Juan Manuel Santos’s peace deal with rebels was rejected days earlier

BOGOTA, Colombia – Colombian President Juan Manuel Santos won the Nobel Peace Prize on Friday for his efforts to end Latin America’s longest-running armed conflict, an honor that came just five days after voters dealt him a stunning blow by rejecting a peace deal with leftist rebels.

The Norwegian Nobel Committee praised Santos for his “resolute” attempts to stop a civil war that has killed more than 200,000 Colombians and displaced millions since the 1960s. But in a departure from its tradition of honoring both sides of a peace process, the five-member committee conspicuously left out Santos’ counterpart, rebel leader Rodrigo Londono, from the honor.

Santos, 65, dedicated the prize to his fellow Colombians, especially victims of the bloody conflict, and said it redoubles his commitment to ending hostilities, something he said he would work toward for the rest of his life.

Santos and Londono – leader of the Revolutionary Armed Forces of Colombia – signed a peace deal last month to end the conflict after more than four years of negotiations in Cuba.

But on Sunday, voters rejected the deal by the narrowest of margins – less than half a percentage point.

– over concerns that the rebels, who are widely loathed by Colombians for committing scores of atrocities, were getting a sweetheart deal.

Under the accord, rebels who turn over their weapons and confess their crimes would be spared jail, and the group would be reserved seats in congress to help smooth its transition to a political movement.

“The referendum was not a vote for or against peace,” the Nobel committee said Friday, insisting the peace process wasn’t dead. “What the ‘No’ side rejected was not the desire for peace, but a specific peace agreement.”

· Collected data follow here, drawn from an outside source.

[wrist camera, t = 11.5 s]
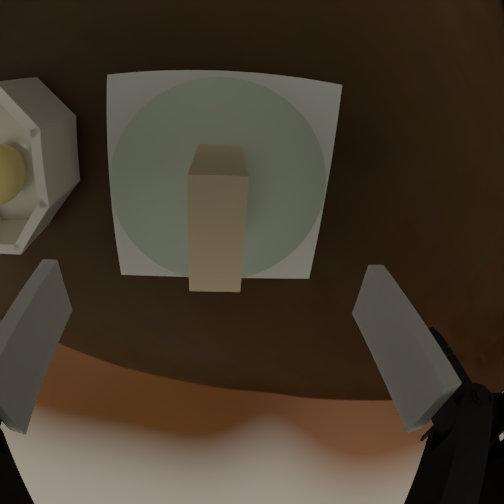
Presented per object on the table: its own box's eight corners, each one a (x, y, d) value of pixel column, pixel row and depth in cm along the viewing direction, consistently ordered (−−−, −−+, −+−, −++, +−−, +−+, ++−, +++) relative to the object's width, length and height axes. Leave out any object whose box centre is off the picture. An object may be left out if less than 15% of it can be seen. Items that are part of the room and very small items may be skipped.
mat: (110, 74, 20) (107, 74, 19) (338, 84, 22) (342, 84, 21) (123, 269, 29) (121, 274, 28) (307, 273, 31) (308, 278, 30)
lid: (112, 80, 19) (55, 84, 11) (334, 89, 21) (393, 98, 13) (125, 270, 28) (98, 341, 20) (304, 274, 30) (331, 344, 22)
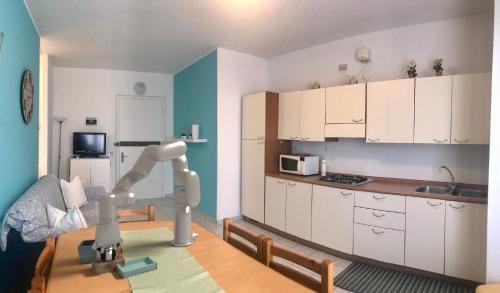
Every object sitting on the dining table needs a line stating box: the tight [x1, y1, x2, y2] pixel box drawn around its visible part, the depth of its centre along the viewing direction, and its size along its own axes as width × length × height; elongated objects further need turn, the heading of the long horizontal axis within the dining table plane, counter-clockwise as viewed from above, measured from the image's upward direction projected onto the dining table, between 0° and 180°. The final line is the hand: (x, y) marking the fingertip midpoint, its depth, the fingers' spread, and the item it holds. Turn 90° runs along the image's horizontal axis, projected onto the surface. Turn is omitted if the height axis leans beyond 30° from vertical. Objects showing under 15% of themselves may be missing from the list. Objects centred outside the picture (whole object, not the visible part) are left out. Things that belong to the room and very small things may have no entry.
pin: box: [104, 245, 114, 263], centre depth 133 cm, size 5×5×10 cm
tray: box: [116, 255, 158, 279], centre depth 133 cm, size 15×11×3 cm
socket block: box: [91, 253, 126, 277], centre depth 133 cm, size 12×9×4 cm
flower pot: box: [77, 238, 100, 264], centre depth 141 cm, size 9×9×9 cm
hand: (108, 258), depth 133 cm, fingers closed on pin, 3 cm apart
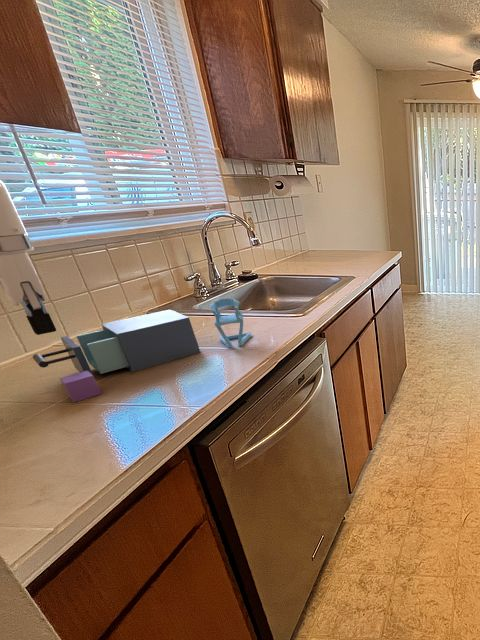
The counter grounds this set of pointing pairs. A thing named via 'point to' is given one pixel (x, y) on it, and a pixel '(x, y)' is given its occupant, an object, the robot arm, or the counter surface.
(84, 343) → the teal drawer
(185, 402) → the counter surface
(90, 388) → the purple cube
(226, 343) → the chair
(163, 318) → the grey drawer box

Santos, the Harvard-educated scion of one of Colombia’s wealthiest families, is an unlikely peacemaker. As defense minister a decade ago, he was responsible for some of the biggest military setbacks for the rebels. Those included a 2008 cross-border raid into Ecuador that took out a top rebel commander and the stealth rescue of three Americans held captive by the rebels for more than five years.

Nobel committee secretary Olav Njoelstad said there was “broad consensus” on picking Santos as this year’s laureate – the first time the peace prize has gone to Latin America since 1992, when Guatemalan indigenous rights activist Rigoberta Menchu won. It is Colombia’s second Nobel honor after beloved novelist Gabriel Garcia Marquez won the prize for literature in 1982.

Londono, better known by his nom de guerre Timochenko, reacted coolly to the award on Twitter by saying “the only prize to which we aspire” is one of social justice for Colombia, without far-right militias, retaliation or lies. He later congratulated Santos, as well as Cuba, Norway, Venezuela and Chile, which helped facilitate the talks.

Santos also was congratulated by former President Alvaro Uribe, whose U.S.-backed military offensive is widely credited with forcing the FARC into negotiations. Uribe, a hard-line conservative, led the “No” campaign against the peace deal.

“I hope it leads to a change in the accords that are damaging for our democracy,” he said on Twitter about the prize.

The award is likely to give new momentum to the peace process, putting pressure on Uribe to rally behind a solution and encouraging the FARC to show greater flexibility after initially dismissing the referendum’s results as legally irrelevant.